Being as it is now on a noisy one way system, out of the shopping town with no parking places, it is doubtful that many will get to view, but display has it's own rewards at times, as long as it doesn't involve raincoats.

Thursday, 1 May 2008

making a spectacle


I have two pairs of spectacles now, one for Blog etc. and one for every day life. I can't see real life with these specs, every thing is blurry, not as blurry if I take them off altogether.
I don't need number 1 specs to read, or eat and I usually take them off when I am speaking to someone face to face - eyeball to eyeball.
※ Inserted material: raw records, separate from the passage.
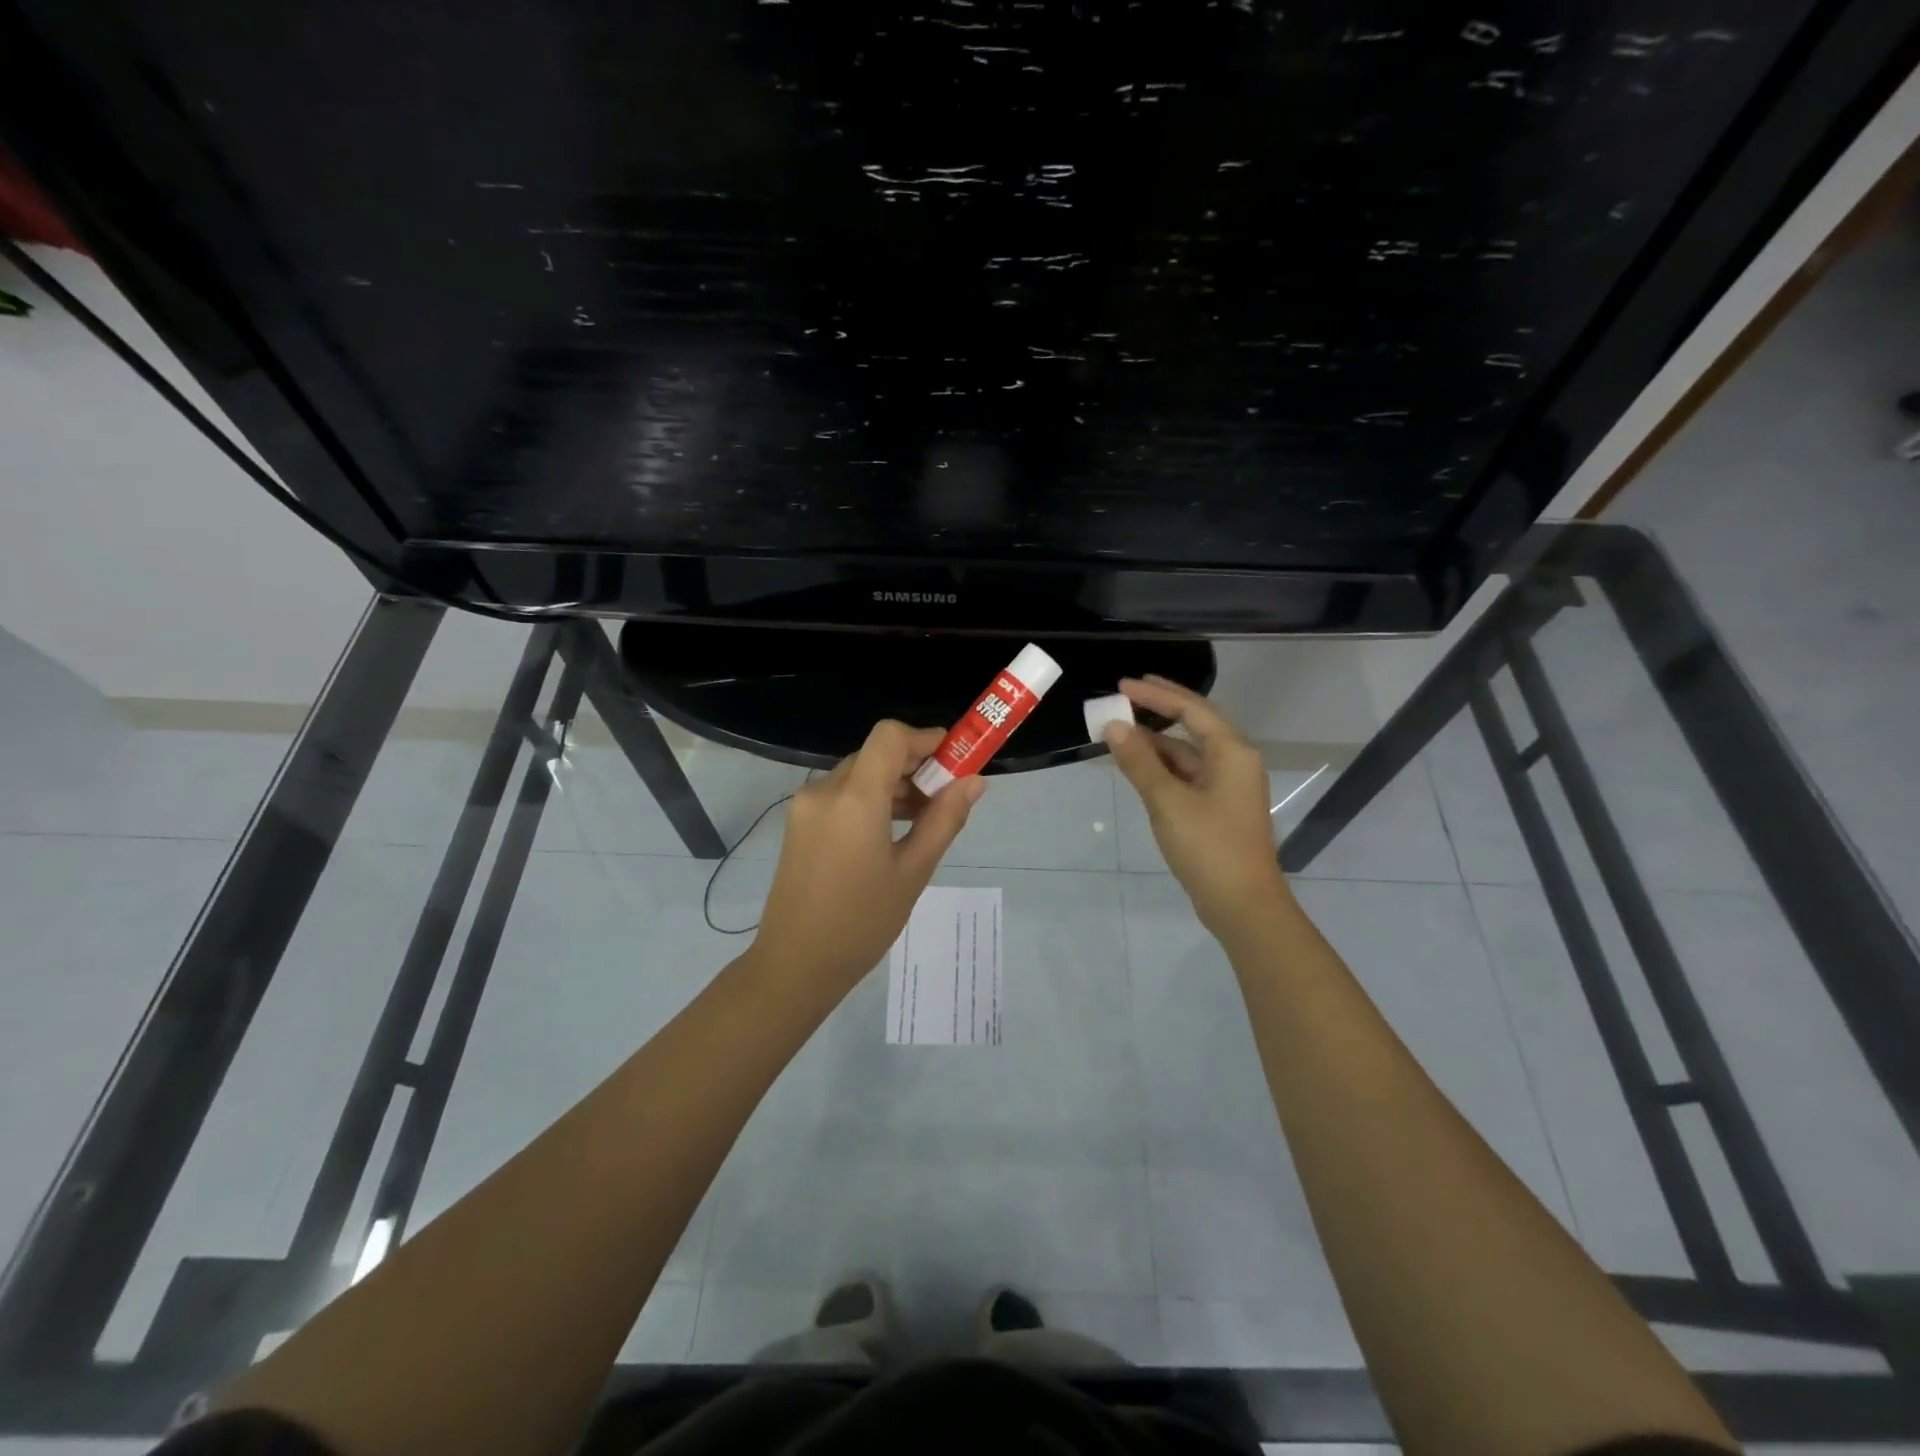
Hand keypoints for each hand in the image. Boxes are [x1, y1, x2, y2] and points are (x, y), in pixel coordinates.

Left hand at [752, 720, 986, 993]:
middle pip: (875, 754)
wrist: (795, 965)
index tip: (954, 759)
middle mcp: (824, 790)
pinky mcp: (799, 822)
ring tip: (923, 818)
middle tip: (946, 796)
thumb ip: (944, 819)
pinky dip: (870, 798)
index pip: (889, 736)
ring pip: (858, 773)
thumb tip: (974, 781)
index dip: (925, 738)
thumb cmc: (862, 922)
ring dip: (893, 783)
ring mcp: (806, 806)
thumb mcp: (913, 871)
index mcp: (854, 798)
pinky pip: (841, 794)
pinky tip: (891, 830)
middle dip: (914, 765)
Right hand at [1106, 676, 1292, 936]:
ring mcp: (1228, 788)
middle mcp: (1235, 763)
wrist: (1242, 905)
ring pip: (1189, 753)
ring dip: (1157, 742)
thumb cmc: (1209, 847)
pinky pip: (1187, 775)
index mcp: (1232, 753)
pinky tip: (1138, 768)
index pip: (1192, 709)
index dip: (1157, 695)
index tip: (1122, 686)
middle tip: (1125, 696)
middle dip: (1160, 710)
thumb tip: (1114, 726)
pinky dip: (1162, 768)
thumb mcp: (1168, 801)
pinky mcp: (1218, 809)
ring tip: (1120, 732)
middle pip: (1195, 725)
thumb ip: (1140, 762)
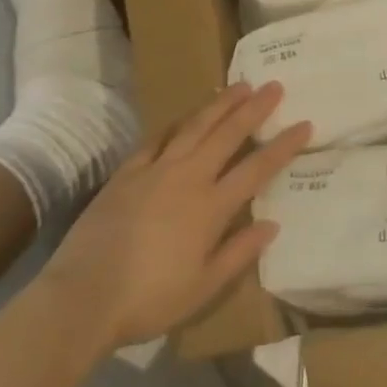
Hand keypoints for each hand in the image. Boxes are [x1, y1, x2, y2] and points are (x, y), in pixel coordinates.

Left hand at [43, 82, 310, 348]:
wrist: (82, 297)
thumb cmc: (150, 299)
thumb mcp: (204, 287)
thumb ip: (239, 252)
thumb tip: (272, 224)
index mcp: (210, 207)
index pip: (256, 169)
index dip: (283, 146)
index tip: (304, 124)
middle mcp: (187, 178)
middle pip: (227, 135)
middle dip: (254, 109)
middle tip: (274, 86)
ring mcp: (155, 171)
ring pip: (194, 127)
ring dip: (219, 105)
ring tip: (238, 86)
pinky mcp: (127, 174)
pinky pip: (156, 140)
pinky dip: (175, 126)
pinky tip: (184, 118)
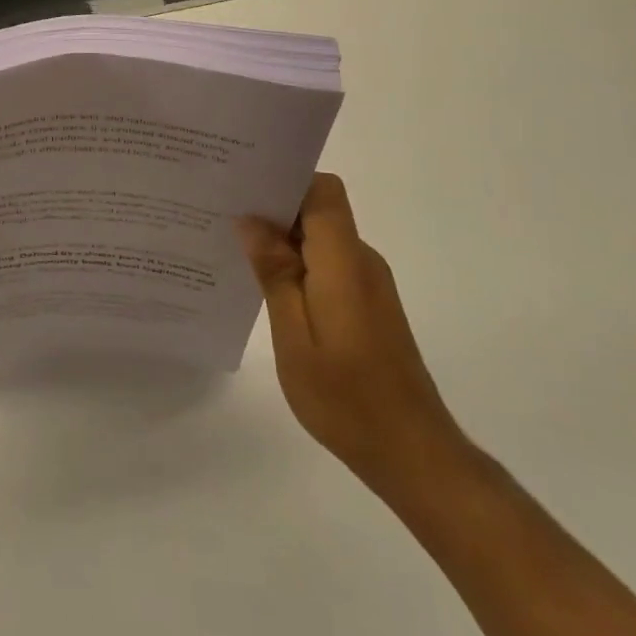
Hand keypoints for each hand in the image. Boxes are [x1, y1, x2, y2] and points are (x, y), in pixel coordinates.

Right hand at [238, 174, 466, 494]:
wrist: (413, 454)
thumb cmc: (347, 397)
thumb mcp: (294, 337)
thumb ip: (275, 273)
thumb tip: (251, 220)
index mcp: (344, 262)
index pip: (322, 191)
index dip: (286, 181)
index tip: (242, 187)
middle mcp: (361, 261)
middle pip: (318, 210)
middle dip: (272, 208)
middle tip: (221, 216)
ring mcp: (368, 283)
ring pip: (320, 238)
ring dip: (281, 239)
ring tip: (234, 251)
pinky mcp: (367, 304)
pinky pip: (327, 264)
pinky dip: (296, 265)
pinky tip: (265, 287)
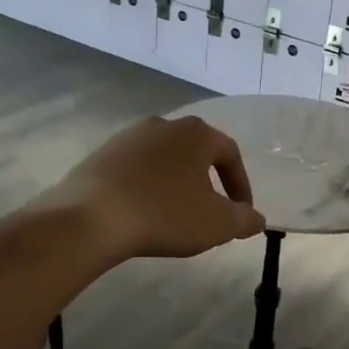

I have them on a chain round my neck, number 2 specs are supposed to sit on my desk, here, waiting to be useful.
Of course this morning I set out in the car with No.2 specs on my head and No.1 specs on my nose.
I measured the distance I needed for the optician by reaching out my arm till my fist hit the screen, straight from the shoulder.
Direct hit, no fannying around.
I obviously don't have much to write about today, but I am averse to fighting my way back into Blogspots good books, so I am trying to keep the contact regular, and thus be recognised and allowed entry.
It hailed today.
Very English, discuss the weather when all else fails.
The hailstones were large and sparkly in the sun. I didn't witness the hailing, as i was in an alternative weather zone 2 miles away where there was a thunder and lightening storm. I feared no evil being balanced on my four trusty rubber tyres.
It is sunny again now.
I took Mrs. Lusty down to a local exhibition yesterday, and tomorrow we will go and visit her at the Private View.